Content starts

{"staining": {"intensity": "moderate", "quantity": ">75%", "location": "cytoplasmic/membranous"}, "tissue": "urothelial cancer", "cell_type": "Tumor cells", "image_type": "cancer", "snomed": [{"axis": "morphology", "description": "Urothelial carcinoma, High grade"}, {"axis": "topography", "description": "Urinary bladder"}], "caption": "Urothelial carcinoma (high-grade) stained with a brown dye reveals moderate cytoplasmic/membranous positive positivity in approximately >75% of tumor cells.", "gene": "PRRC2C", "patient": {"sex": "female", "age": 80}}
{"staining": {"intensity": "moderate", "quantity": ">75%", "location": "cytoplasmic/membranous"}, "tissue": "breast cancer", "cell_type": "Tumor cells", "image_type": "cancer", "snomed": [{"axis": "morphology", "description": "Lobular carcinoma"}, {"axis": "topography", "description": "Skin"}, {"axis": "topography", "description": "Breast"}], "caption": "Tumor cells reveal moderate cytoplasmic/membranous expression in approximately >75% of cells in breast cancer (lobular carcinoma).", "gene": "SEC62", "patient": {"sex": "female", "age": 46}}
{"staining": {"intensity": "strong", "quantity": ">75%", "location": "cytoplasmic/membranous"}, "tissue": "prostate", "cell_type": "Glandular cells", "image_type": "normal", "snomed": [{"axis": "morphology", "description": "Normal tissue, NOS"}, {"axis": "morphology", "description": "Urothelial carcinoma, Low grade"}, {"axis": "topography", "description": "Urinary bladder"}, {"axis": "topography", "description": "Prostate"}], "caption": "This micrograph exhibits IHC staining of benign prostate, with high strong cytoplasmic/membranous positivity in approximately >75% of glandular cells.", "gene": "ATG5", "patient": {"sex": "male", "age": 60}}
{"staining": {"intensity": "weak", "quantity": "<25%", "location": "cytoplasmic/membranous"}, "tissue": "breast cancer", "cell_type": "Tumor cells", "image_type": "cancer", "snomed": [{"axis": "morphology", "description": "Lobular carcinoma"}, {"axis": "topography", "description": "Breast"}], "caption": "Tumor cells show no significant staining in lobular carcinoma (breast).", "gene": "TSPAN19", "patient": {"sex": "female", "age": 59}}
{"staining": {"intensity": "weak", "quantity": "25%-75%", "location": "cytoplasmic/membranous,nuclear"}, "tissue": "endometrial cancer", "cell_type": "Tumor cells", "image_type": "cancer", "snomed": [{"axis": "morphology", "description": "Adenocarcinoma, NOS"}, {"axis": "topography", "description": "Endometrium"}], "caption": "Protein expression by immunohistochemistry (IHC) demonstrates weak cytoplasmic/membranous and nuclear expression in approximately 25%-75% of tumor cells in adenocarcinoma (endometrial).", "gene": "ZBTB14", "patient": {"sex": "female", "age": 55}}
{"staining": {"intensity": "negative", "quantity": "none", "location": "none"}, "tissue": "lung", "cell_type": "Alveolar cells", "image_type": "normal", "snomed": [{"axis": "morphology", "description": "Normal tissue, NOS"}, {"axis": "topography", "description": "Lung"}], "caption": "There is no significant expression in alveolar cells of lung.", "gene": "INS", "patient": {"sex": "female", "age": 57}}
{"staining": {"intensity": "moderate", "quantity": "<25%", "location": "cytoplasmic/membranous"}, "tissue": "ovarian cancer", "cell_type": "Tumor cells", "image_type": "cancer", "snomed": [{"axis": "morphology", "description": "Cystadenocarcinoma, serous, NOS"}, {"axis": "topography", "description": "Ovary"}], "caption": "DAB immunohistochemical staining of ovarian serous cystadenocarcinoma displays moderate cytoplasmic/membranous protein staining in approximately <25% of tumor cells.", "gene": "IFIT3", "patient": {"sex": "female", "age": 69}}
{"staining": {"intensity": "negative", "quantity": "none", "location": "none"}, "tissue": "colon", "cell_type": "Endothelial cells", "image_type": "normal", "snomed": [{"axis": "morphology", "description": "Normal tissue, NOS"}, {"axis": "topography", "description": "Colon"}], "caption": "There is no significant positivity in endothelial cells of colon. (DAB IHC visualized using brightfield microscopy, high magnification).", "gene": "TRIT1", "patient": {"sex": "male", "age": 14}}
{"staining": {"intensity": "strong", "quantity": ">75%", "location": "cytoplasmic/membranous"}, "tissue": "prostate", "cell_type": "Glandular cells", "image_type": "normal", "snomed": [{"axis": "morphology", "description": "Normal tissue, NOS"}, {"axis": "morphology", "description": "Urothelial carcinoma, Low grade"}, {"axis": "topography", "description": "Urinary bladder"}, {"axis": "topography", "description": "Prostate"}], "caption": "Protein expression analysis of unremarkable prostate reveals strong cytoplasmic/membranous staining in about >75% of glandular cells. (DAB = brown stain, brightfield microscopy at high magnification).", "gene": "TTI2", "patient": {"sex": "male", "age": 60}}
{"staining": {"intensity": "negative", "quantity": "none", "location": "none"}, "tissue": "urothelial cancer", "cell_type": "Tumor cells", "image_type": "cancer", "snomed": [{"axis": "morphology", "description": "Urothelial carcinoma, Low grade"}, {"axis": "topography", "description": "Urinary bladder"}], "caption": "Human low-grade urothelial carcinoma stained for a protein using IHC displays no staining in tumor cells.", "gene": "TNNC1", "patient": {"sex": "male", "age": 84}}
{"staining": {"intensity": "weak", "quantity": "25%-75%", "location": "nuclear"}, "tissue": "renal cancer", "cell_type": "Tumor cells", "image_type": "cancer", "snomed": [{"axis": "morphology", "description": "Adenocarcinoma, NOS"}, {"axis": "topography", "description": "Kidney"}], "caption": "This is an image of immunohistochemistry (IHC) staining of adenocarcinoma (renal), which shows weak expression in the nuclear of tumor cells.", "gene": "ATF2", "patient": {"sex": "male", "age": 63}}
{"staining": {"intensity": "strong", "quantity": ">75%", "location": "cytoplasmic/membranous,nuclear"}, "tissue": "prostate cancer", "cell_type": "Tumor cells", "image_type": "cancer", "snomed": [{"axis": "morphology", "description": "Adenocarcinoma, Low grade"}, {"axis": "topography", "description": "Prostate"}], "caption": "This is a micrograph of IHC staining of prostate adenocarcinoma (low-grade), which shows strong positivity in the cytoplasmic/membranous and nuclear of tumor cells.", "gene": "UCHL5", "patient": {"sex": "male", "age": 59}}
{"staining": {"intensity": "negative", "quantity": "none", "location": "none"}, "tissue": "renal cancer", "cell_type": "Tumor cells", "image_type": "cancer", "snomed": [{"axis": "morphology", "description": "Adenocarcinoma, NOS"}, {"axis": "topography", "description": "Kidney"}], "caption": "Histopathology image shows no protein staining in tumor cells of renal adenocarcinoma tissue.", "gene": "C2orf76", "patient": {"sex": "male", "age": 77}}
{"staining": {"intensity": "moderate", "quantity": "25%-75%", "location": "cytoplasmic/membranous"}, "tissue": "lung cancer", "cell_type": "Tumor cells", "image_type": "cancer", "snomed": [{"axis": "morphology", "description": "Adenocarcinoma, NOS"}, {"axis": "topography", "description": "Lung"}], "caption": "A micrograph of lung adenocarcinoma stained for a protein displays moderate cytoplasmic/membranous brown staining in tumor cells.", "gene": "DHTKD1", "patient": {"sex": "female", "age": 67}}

Content ends

→ WHAT YOU NEED TO DO
Return each line of the data exactly as it was given.

→ ANSWER BOX
{"staining": {"intensity": "moderate", "quantity": ">75%", "location": "cytoplasmic/membranous"}, "tissue": "urothelial cancer", "cell_type": "Tumor cells", "image_type": "cancer", "snomed": [{"axis": "morphology", "description": "Urothelial carcinoma, High grade"}, {"axis": "topography", "description": "Urinary bladder"}], "caption": "Urothelial carcinoma (high-grade) stained with a brown dye reveals moderate cytoplasmic/membranous positive positivity in approximately >75% of tumor cells.", "gene": "PRRC2C", "patient": {"sex": "female", "age": 80}}
{"staining": {"intensity": "moderate", "quantity": ">75%", "location": "cytoplasmic/membranous"}, "tissue": "breast cancer", "cell_type": "Tumor cells", "image_type": "cancer", "snomed": [{"axis": "morphology", "description": "Lobular carcinoma"}, {"axis": "topography", "description": "Skin"}, {"axis": "topography", "description": "Breast"}], "caption": "Tumor cells reveal moderate cytoplasmic/membranous expression in approximately >75% of cells in breast cancer (lobular carcinoma).", "gene": "SEC62", "patient": {"sex": "female", "age": 46}}
{"staining": {"intensity": "strong", "quantity": ">75%", "location": "cytoplasmic/membranous"}, "tissue": "prostate", "cell_type": "Glandular cells", "image_type": "normal", "snomed": [{"axis": "morphology", "description": "Normal tissue, NOS"}, {"axis": "morphology", "description": "Urothelial carcinoma, Low grade"}, {"axis": "topography", "description": "Urinary bladder"}, {"axis": "topography", "description": "Prostate"}], "caption": "This micrograph exhibits IHC staining of benign prostate, with high strong cytoplasmic/membranous positivity in approximately >75% of glandular cells.", "gene": "ATG5", "patient": {"sex": "male", "age": 60}}
{"staining": {"intensity": "weak", "quantity": "<25%", "location": "cytoplasmic/membranous"}, "tissue": "breast cancer", "cell_type": "Tumor cells", "image_type": "cancer", "snomed": [{"axis": "morphology", "description": "Lobular carcinoma"}, {"axis": "topography", "description": "Breast"}], "caption": "Tumor cells show no significant staining in lobular carcinoma (breast).", "gene": "TSPAN19", "patient": {"sex": "female", "age": 59}}
{"staining": {"intensity": "weak", "quantity": "25%-75%", "location": "cytoplasmic/membranous,nuclear"}, "tissue": "endometrial cancer", "cell_type": "Tumor cells", "image_type": "cancer", "snomed": [{"axis": "morphology", "description": "Adenocarcinoma, NOS"}, {"axis": "topography", "description": "Endometrium"}], "caption": "Protein expression by immunohistochemistry (IHC) demonstrates weak cytoplasmic/membranous and nuclear expression in approximately 25%-75% of tumor cells in adenocarcinoma (endometrial).", "gene": "ZBTB14", "patient": {"sex": "female", "age": 55}}
{"staining": {"intensity": "negative", "quantity": "none", "location": "none"}, "tissue": "lung", "cell_type": "Alveolar cells", "image_type": "normal", "snomed": [{"axis": "morphology", "description": "Normal tissue, NOS"}, {"axis": "topography", "description": "Lung"}], "caption": "There is no significant expression in alveolar cells of lung.", "gene": "INS", "patient": {"sex": "female", "age": 57}}
{"staining": {"intensity": "moderate", "quantity": "<25%", "location": "cytoplasmic/membranous"}, "tissue": "ovarian cancer", "cell_type": "Tumor cells", "image_type": "cancer", "snomed": [{"axis": "morphology", "description": "Cystadenocarcinoma, serous, NOS"}, {"axis": "topography", "description": "Ovary"}], "caption": "DAB immunohistochemical staining of ovarian serous cystadenocarcinoma displays moderate cytoplasmic/membranous protein staining in approximately <25% of tumor cells.", "gene": "IFIT3", "patient": {"sex": "female", "age": 69}}
{"staining": {"intensity": "negative", "quantity": "none", "location": "none"}, "tissue": "colon", "cell_type": "Endothelial cells", "image_type": "normal", "snomed": [{"axis": "morphology", "description": "Normal tissue, NOS"}, {"axis": "topography", "description": "Colon"}], "caption": "There is no significant positivity in endothelial cells of colon. (DAB IHC visualized using brightfield microscopy, high magnification).", "gene": "TRIT1", "patient": {"sex": "male", "age": 14}}
{"staining": {"intensity": "strong", "quantity": ">75%", "location": "cytoplasmic/membranous"}, "tissue": "prostate", "cell_type": "Glandular cells", "image_type": "normal", "snomed": [{"axis": "morphology", "description": "Normal tissue, NOS"}, {"axis": "morphology", "description": "Urothelial carcinoma, Low grade"}, {"axis": "topography", "description": "Urinary bladder"}, {"axis": "topography", "description": "Prostate"}], "caption": "Protein expression analysis of unremarkable prostate reveals strong cytoplasmic/membranous staining in about >75% of glandular cells. (DAB = brown stain, brightfield microscopy at high magnification).", "gene": "TTI2", "patient": {"sex": "male", "age": 60}}
{"staining": {"intensity": "negative", "quantity": "none", "location": "none"}, "tissue": "urothelial cancer", "cell_type": "Tumor cells", "image_type": "cancer", "snomed": [{"axis": "morphology", "description": "Urothelial carcinoma, Low grade"}, {"axis": "topography", "description": "Urinary bladder"}], "caption": "Human low-grade urothelial carcinoma stained for a protein using IHC displays no staining in tumor cells.", "gene": "TNNC1", "patient": {"sex": "male", "age": 84}}
{"staining": {"intensity": "weak", "quantity": "25%-75%", "location": "nuclear"}, "tissue": "renal cancer", "cell_type": "Tumor cells", "image_type": "cancer", "snomed": [{"axis": "morphology", "description": "Adenocarcinoma, NOS"}, {"axis": "topography", "description": "Kidney"}], "caption": "This is an image of immunohistochemistry (IHC) staining of adenocarcinoma (renal), which shows weak expression in the nuclear of tumor cells.", "gene": "ATF2", "patient": {"sex": "male", "age": 63}}
{"staining": {"intensity": "strong", "quantity": ">75%", "location": "cytoplasmic/membranous,nuclear"}, "tissue": "prostate cancer", "cell_type": "Tumor cells", "image_type": "cancer", "snomed": [{"axis": "morphology", "description": "Adenocarcinoma, Low grade"}, {"axis": "topography", "description": "Prostate"}], "caption": "This is a micrograph of IHC staining of prostate adenocarcinoma (low-grade), which shows strong positivity in the cytoplasmic/membranous and nuclear of tumor cells.", "gene": "UCHL5", "patient": {"sex": "male", "age": 59}}
{"staining": {"intensity": "negative", "quantity": "none", "location": "none"}, "tissue": "renal cancer", "cell_type": "Tumor cells", "image_type": "cancer", "snomed": [{"axis": "morphology", "description": "Adenocarcinoma, NOS"}, {"axis": "topography", "description": "Kidney"}], "caption": "Histopathology image shows no protein staining in tumor cells of renal adenocarcinoma tissue.", "gene": "C2orf76", "patient": {"sex": "male", "age": 77}}
{"staining": {"intensity": "moderate", "quantity": "25%-75%", "location": "cytoplasmic/membranous"}, "tissue": "lung cancer", "cell_type": "Tumor cells", "image_type": "cancer", "snomed": [{"axis": "morphology", "description": "Adenocarcinoma, NOS"}, {"axis": "topography", "description": "Lung"}], "caption": "A micrograph of lung adenocarcinoma stained for a protein displays moderate cytoplasmic/membranous brown staining in tumor cells.", "gene": "DHTKD1", "patient": {"sex": "female", "age": 67}}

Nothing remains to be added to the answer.